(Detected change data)
◆ ◆ ◆ ◆ ◆ ◆ ◆

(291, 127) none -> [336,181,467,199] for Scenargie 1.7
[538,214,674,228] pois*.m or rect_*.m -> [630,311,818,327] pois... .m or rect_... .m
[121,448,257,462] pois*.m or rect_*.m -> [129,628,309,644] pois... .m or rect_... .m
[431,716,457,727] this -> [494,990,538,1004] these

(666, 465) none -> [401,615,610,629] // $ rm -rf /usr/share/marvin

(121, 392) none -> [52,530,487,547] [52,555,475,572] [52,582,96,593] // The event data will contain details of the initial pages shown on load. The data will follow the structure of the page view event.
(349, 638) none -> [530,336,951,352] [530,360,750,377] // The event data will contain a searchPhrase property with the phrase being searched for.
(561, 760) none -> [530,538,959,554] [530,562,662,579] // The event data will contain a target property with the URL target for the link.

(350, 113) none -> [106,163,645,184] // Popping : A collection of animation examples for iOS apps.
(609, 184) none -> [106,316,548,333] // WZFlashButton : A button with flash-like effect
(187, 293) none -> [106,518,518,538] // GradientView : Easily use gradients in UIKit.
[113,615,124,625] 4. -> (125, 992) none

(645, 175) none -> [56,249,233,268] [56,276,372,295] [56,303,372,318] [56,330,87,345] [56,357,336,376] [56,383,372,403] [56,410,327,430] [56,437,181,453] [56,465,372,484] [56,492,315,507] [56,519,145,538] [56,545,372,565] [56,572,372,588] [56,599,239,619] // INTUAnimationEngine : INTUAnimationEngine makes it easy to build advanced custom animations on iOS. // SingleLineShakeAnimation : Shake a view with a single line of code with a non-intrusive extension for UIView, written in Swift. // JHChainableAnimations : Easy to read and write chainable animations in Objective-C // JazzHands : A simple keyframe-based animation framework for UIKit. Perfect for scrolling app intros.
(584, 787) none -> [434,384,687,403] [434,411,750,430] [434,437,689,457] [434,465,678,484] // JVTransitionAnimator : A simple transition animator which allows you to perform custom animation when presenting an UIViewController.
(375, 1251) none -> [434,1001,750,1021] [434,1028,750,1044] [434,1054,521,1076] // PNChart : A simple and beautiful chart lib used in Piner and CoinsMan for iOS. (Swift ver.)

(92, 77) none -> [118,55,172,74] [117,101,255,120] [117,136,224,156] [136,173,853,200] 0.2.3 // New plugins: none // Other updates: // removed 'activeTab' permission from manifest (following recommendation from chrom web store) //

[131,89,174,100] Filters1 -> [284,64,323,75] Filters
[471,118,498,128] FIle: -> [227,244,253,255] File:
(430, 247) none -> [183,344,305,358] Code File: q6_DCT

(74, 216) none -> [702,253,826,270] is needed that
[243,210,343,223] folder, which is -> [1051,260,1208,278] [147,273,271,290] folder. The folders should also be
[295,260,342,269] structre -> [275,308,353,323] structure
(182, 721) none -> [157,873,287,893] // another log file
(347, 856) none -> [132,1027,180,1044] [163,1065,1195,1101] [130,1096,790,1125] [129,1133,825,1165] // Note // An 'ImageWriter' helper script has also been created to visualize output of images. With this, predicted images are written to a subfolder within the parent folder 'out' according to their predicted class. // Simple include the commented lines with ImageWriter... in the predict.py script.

◆ ◆ ◆ ◆ ◆ ◆ ◆

Your output should consist solely of the lines from the beginning of the entries through the line containing "(561, 760) none", reproduced exactly.

→ **Result of this exercise**
(291, 127) none -> [336,181,467,199] for Scenargie 1.7
[538,214,674,228] pois*.m or rect_*.m -> [630,311,818,327] pois... .m or rect_... .m
[121,448,257,462] pois*.m or rect_*.m -> [129,628,309,644] pois... .m or rect_... .m
[431,716,457,727] this -> [494,990,538,1004] these

(666, 465) none -> [401,615,610,629] // $ rm -rf /usr/share/marvin

(121, 392) none -> [52,530,487,547] [52,555,475,572] [52,582,96,593] // The event data will contain details of the initial pages shown on load. The data will follow the structure of the page view event.
(349, 638) none -> [530,336,951,352] [530,360,750,377] // The event data will contain a searchPhrase property with the phrase being searched for.
(561, 760) none -> [530,538,959,554] [530,562,662,579] // The event data will contain a target property with the URL target for the link.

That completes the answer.